• _WHAT THE TASK REQUIRES_
Starting with the first line of the material and going on through the line containing "order: Saxifragales", rename every "scientific name" to "binomial name". Reproduce those lines with nothing else altered.

##### EXERCISE MATERIAL

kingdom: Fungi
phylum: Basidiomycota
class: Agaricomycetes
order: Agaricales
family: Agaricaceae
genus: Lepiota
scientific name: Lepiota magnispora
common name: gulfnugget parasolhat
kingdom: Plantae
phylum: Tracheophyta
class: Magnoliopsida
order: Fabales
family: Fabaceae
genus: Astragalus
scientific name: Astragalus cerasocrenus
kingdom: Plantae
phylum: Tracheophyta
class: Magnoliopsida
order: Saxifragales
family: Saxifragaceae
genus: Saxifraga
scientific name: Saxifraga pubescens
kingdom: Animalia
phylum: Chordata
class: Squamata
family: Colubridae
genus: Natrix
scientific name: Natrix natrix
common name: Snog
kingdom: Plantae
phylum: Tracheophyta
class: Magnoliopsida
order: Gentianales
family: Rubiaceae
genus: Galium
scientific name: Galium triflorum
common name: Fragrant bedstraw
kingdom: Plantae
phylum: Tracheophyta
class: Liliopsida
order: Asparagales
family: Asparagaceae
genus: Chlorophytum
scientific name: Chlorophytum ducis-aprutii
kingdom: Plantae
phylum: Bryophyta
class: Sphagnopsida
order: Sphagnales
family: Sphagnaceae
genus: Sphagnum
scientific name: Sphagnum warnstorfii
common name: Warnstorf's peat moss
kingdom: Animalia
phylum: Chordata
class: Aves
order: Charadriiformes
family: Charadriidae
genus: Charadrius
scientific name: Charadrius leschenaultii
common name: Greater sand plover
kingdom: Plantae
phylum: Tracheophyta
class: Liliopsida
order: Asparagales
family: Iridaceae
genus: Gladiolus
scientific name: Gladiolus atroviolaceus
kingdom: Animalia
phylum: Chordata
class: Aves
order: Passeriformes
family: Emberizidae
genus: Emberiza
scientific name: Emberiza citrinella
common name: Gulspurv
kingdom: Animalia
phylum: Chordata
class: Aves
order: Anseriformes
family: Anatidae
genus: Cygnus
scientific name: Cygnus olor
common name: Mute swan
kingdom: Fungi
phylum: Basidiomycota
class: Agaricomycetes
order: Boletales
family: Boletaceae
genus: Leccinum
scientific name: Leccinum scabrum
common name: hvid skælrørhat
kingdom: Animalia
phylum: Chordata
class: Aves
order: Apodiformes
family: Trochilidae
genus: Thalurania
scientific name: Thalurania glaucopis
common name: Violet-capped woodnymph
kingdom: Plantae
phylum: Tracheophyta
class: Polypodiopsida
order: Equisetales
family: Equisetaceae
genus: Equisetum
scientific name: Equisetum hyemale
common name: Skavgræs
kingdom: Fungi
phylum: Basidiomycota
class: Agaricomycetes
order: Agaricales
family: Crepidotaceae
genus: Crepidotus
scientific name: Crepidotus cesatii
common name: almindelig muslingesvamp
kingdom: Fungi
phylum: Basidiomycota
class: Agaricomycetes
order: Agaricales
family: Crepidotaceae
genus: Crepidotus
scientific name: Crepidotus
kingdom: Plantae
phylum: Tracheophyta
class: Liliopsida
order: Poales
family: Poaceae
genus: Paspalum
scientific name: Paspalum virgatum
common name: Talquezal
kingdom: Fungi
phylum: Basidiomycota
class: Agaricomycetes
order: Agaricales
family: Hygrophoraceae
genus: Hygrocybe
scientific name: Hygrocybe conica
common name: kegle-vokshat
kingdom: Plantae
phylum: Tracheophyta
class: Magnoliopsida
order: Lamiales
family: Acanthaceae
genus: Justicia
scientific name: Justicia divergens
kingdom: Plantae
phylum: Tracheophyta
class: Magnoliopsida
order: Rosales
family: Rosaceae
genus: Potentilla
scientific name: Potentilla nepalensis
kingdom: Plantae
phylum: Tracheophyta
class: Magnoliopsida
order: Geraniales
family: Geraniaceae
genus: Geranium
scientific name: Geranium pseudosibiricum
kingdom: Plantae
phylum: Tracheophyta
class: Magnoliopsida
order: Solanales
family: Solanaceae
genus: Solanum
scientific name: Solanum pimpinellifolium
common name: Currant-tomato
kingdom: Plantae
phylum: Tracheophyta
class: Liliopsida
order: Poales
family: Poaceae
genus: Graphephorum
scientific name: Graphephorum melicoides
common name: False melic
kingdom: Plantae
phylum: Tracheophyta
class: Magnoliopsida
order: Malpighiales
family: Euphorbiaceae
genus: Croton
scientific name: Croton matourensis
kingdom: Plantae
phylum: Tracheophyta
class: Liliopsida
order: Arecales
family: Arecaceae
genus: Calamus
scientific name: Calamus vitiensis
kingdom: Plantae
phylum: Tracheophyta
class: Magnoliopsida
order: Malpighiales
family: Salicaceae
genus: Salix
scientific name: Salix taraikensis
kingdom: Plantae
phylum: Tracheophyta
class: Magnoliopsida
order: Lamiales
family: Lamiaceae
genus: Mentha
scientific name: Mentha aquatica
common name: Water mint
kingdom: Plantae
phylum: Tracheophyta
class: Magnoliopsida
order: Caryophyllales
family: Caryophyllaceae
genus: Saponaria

##########

• _SOLUTION FOR THIS TASK_
kingdom: Fungi
phylum: Basidiomycota
class: Agaricomycetes
order: Agaricales
family: Agaricaceae
genus: Lepiota
binomial name: Lepiota magnispora
common name: gulfnugget parasolhat
kingdom: Plantae
phylum: Tracheophyta
class: Magnoliopsida
order: Fabales
family: Fabaceae
genus: Astragalus
binomial name: Astragalus cerasocrenus
kingdom: Plantae
phylum: Tracheophyta
class: Magnoliopsida
order: Saxifragales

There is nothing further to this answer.